AIM OF THE TASK: The entries must be repeated verbatim, and their images left out.

#### RECORD EXTRACTS

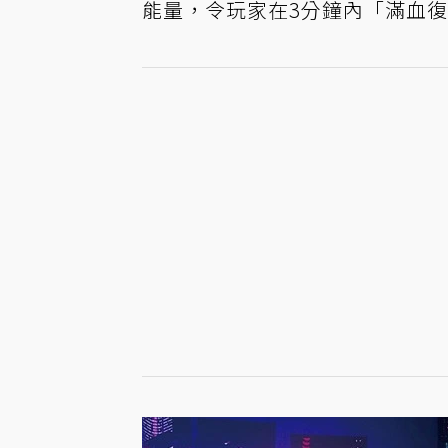
能量，令玩家在3分鐘內「滿血復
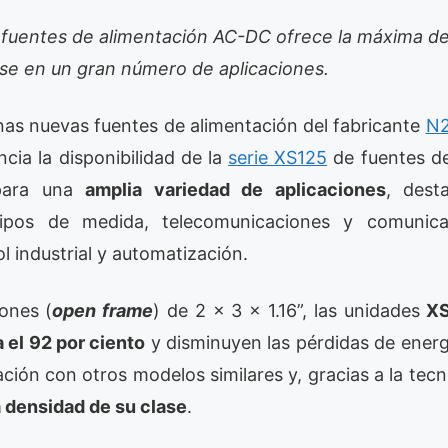
 fuentes de alimentación AC-DC ofrece la máxima d
ase en un gran número de aplicaciones.
as nuevas fuentes de alimentación del fabricante
N2
ncia la disponibilidad de la
serie XS125
de fuentes de
ara una
amplia variedad de aplicaciones
, dest
uipos de medida, telecomunicaciones y comunic
l industrial y automatización.
ones (
open frame
) de 2 x 3 x 1.16”, las unidades
X
 el 92 por ciento
y disminuyen las pérdidas de energ
ión con otros modelos similares y, gracias a la tec
 densidad de su clase
.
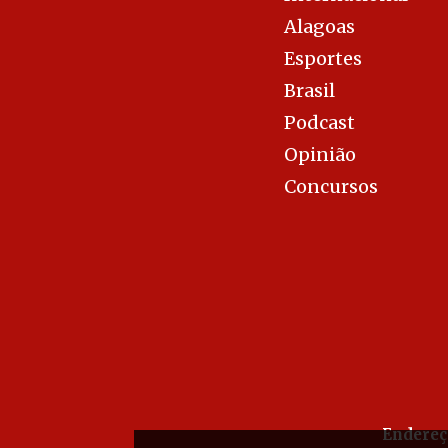
Alagoas
Esportes
Brasil
Podcast
Opinião
Concursos
Endereç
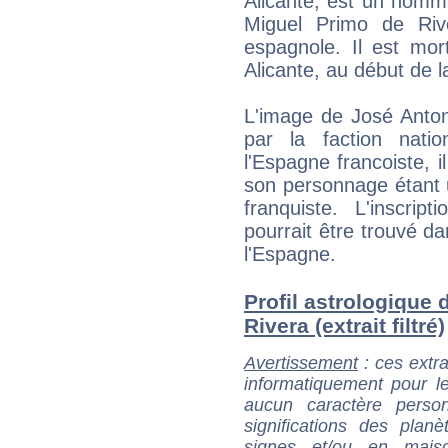
Alicante, est un homme
Miguel Primo de Riv
espagnole. Il est mo
Alicante, au début de 
L'image de José Anton
par la faction natio
l'Espagne francoiste, 
son personnage étant u
franquiste. L'inscrip
pourrait être trouvé d
l'Espagne.
Profil astrologique
Rivera (extrait filtré)
Avertissement
: ces extra
informatiquement pour le
aucun caractère perso
significations des pla
signes et/ou en maiso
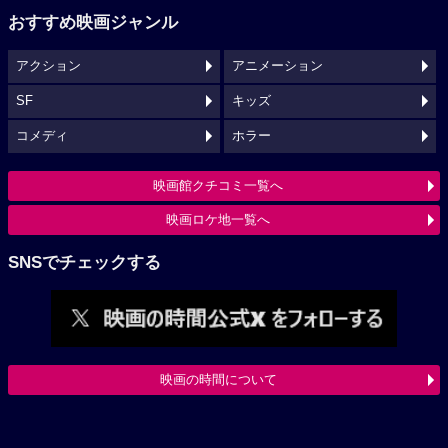
おすすめ映画ジャンル
アクション
アニメーション
SF
キッズ
コメディ
ホラー
映画館クチコミ一覧へ
映画ロケ地一覧へ
SNSでチェックする
映画の時間について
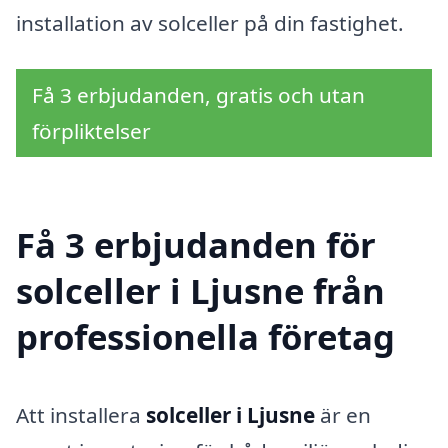
installation av solceller på din fastighet.
Få 3 erbjudanden, gratis och utan
förpliktelser
Få 3 erbjudanden för
solceller i Ljusne från
professionella företag
Att installera
solceller i Ljusne
är en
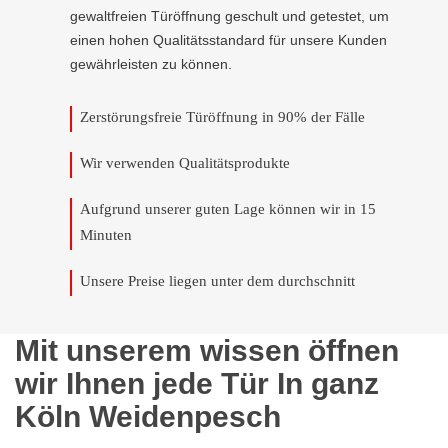
gewaltfreien Türöffnung geschult und getestet, um
einen hohen Qualitätsstandard für unsere Kunden
gewährleisten zu können.
Zerstörungsfreie Türöffnung in 90% der Fälle
Wir verwenden Qualitätsprodukte
Aufgrund unserer guten Lage können wir in 15
Minuten
Unsere Preise liegen unter dem durchschnitt
Mit unserem wissen öffnen
wir Ihnen jede Tür In ganz
Köln Weidenpesch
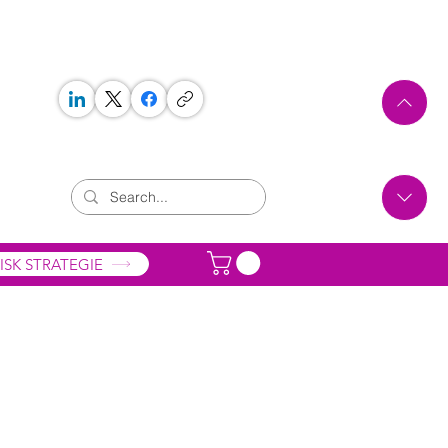
 WORKS
ONTAKT
ISK STRATEGIE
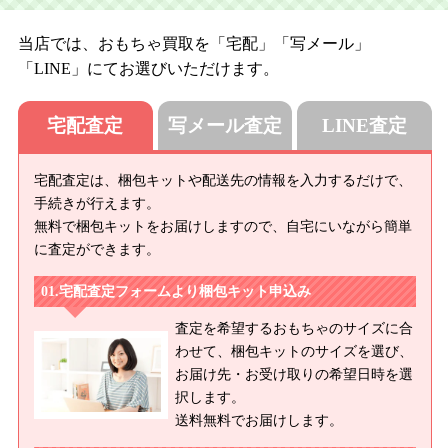
当店では、おもちゃ買取を「宅配」「写メール」
「LINE」にてお選びいただけます。
宅配査定
写メール査定
LINE査定
宅配査定は、梱包キットや配送先の情報を入力するだけで、
手続きが行えます。
無料で梱包キットをお届けしますので、自宅にいながら簡単
に査定ができます。
宅配査定フォームより梱包キット申込み
査定を希望するおもちゃのサイズに合
わせて、梱包キットのサイズを選び、
お届け先・お受け取りの希望日時を選
択します。
送料無料でお届けします。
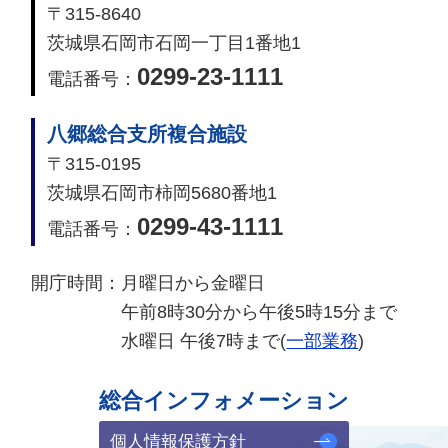
〒315-8640
茨城県石岡市石岡一丁目1番地1
0299-23-1111
電話番号：
八郷総合支所複合施設
〒315-0195
茨城県石岡市柿岡5680番地1
0299-43-1111
電話番号：
開庁時間：
月曜日から金曜日
午前8時30分から午後5時15分まで
水曜日 午後7時まで(
一部業務
)
総合インフォメーション
個人情報保護方針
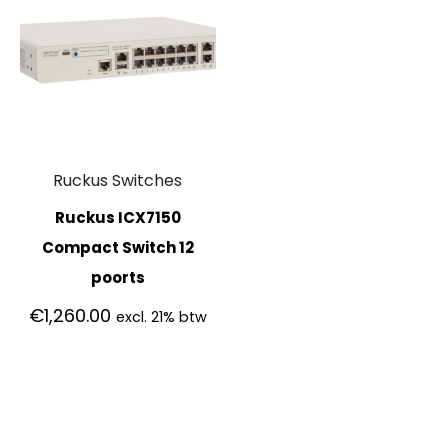
Ruckus Switches
Ruckus ICX7150
Compact Switch 12
poorts
€
1,260.00
excl. 21% btw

########

ANSWER AREA:
能量，令玩家在3分鐘內「滿血復
 fuentes de alimentación AC-DC ofrece la máxima d
ase en un gran número de aplicaciones.
as nuevas fuentes de alimentación del fabricante
N2
ncia la disponibilidad de la
serie XS125
de fuentes de
ara una
amplia variedad de aplicaciones
, dest
uipos de medida, telecomunicaciones y comunic
l industrial y automatización.
ones (
open frame
) de 2 x 3 x 1.16”, las unidades
X
 el 92 por ciento
y disminuyen las pérdidas de energ
ión con otros modelos similares y, gracias a la tec
 densidad de su clase
.
Alagoas
Esportes
Brasil
Podcast
Opinião
Concursos
Endereç
Alicante, est un homme
Miguel Primo de Riv
espagnole. Il est mo
Alicante, au début de 
L'image de José Anton
par la faction natio
l'Espagne francoiste, 
son personnage étant u
franquiste. L'inscrip
pourrait être trouvé d
l'Espagne.
Profil astrologique
Rivera (extrait filtré)
Avertissement
: ces extra
informatiquement pour le
aucun caractère perso
significations des pla
signes et/ou en maiso
おすすめ映画ジャンル
アクション
アニメーション
SF
キッズ
コメディ
ホラー
映画館クチコミ一覧へ
映画ロケ地一覧へ
SNSでチェックする
映画の時間について
installation av solceller på din fastighet.
Få 3 erbjudanden, gratis och utan
förpliktelser
Få 3 erbjudanden för
solceller i Ljusne från
professionella företag
Att installera
solceller i Ljusne
är en
gewaltfreien Türöffnung geschult und getestet, um
einen hohen Qualitätsstandard für unsere Kunden
gewährleisten zu können.
Zerstörungsfreie Türöffnung in 90% der Fälle
Wir verwenden Qualitätsprodukte
Aufgrund unserer guten Lage können wir in 15
Minuten
Unsere Preise liegen unter dem durchschnitt
Mit unserem wissen öffnen
wir Ihnen jede Tür In ganz
Köln Weidenpesch
 WORKS
ONTAKT
ISK STRATEGIE
当店では、おもちゃ買取を「宅配」「写メール」
「LINE」にてお選びいただけます。
宅配査定
写メール査定
LINE査定
宅配査定は、梱包キットや配送先の情報を入力するだけで、
手続きが行えます。
無料で梱包キットをお届けしますので、自宅にいながら簡単
に査定ができます。
宅配査定フォームより梱包キット申込み
査定を希望するおもちゃのサイズに合
わせて、梱包キットのサイズを選び、
お届け先・お受け取りの希望日時を選
択します。
送料無料でお届けします。
〒315-8640
茨城県石岡市石岡一丁目1番地1
0299-23-1111
電話番号：
八郷総合支所複合施設
〒315-0195
茨城県石岡市柿岡5680番地1
0299-43-1111
電話番号：
開庁時間：
月曜日から金曜日
午前8時30分から午後5時15分まで
水曜日 午後7時まで(
一部業務
)
総合インフォメーション
個人情報保護方針
Ruckus Switches
Ruckus ICX7150
Compact Switch 12
poorts
€
1,260.00
excl. 21% btw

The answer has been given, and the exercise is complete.